WHAT TO PRODUCE:
The result is the exact lines from the one containing "2: 0.88 -> 1.23" through the final line of the entries; leave out the pictures.

#####

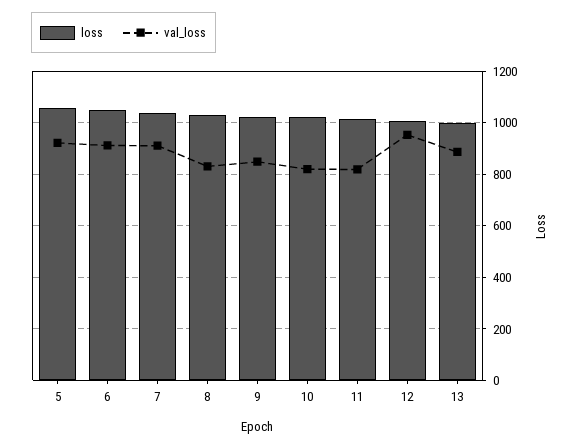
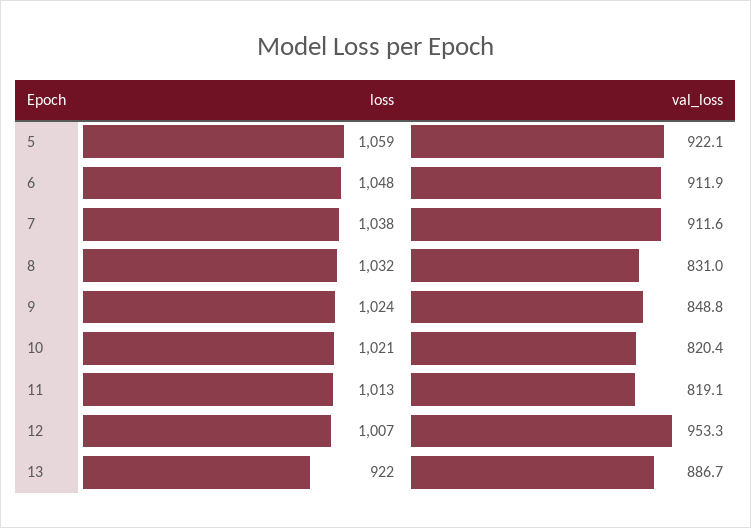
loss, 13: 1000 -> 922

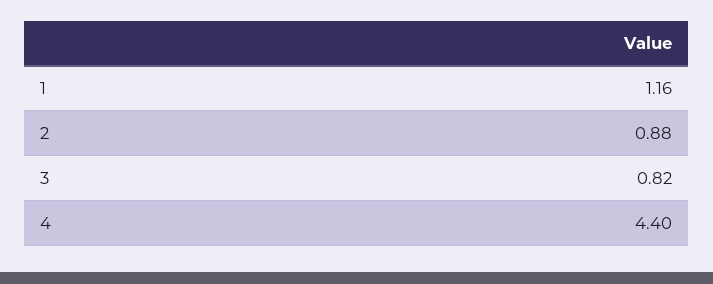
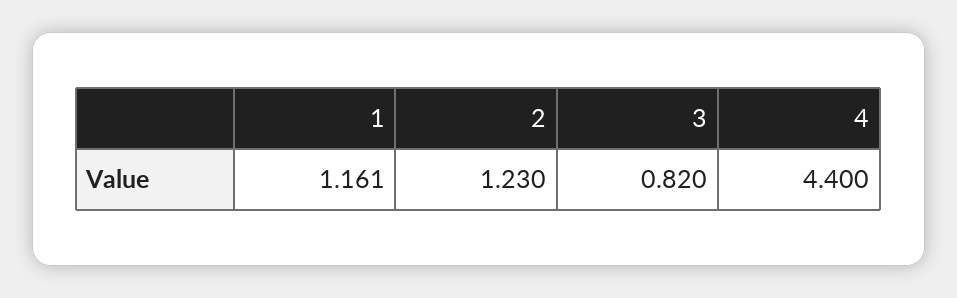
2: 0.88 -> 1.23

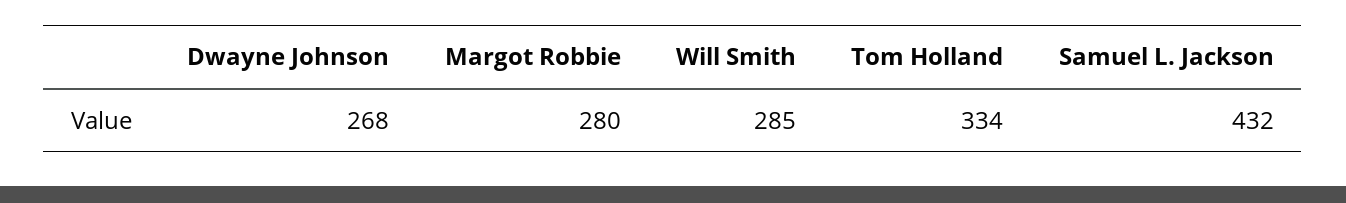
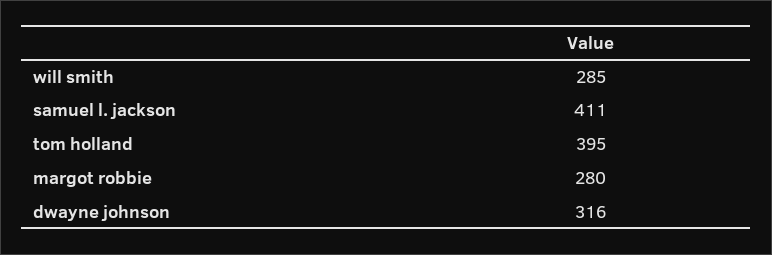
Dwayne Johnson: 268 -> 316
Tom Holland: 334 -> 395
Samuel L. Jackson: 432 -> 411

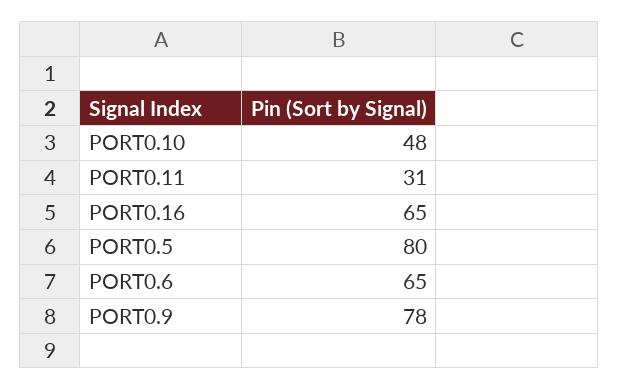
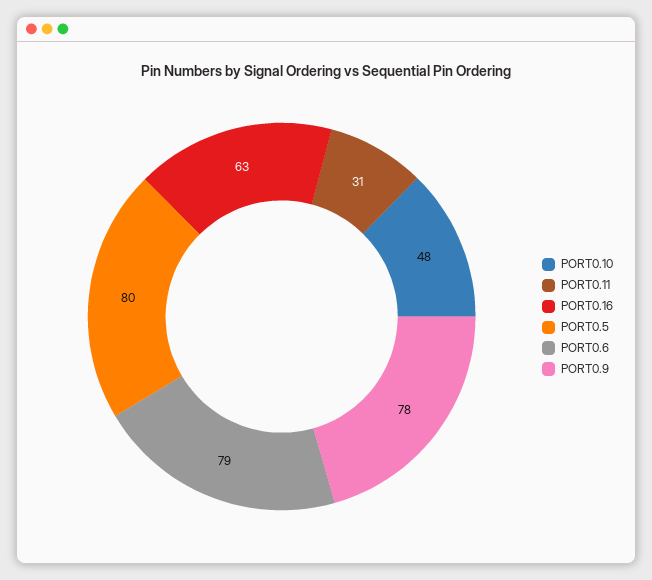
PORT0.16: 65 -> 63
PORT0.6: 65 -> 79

#####

ANSWER TO THE PROBLEM:
2: 0.88 -> 1.23

Dwayne Johnson: 268 -> 316
Tom Holland: 334 -> 395
Samuel L. Jackson: 432 -> 411

PORT0.16: 65 -> 63
PORT0.6: 65 -> 79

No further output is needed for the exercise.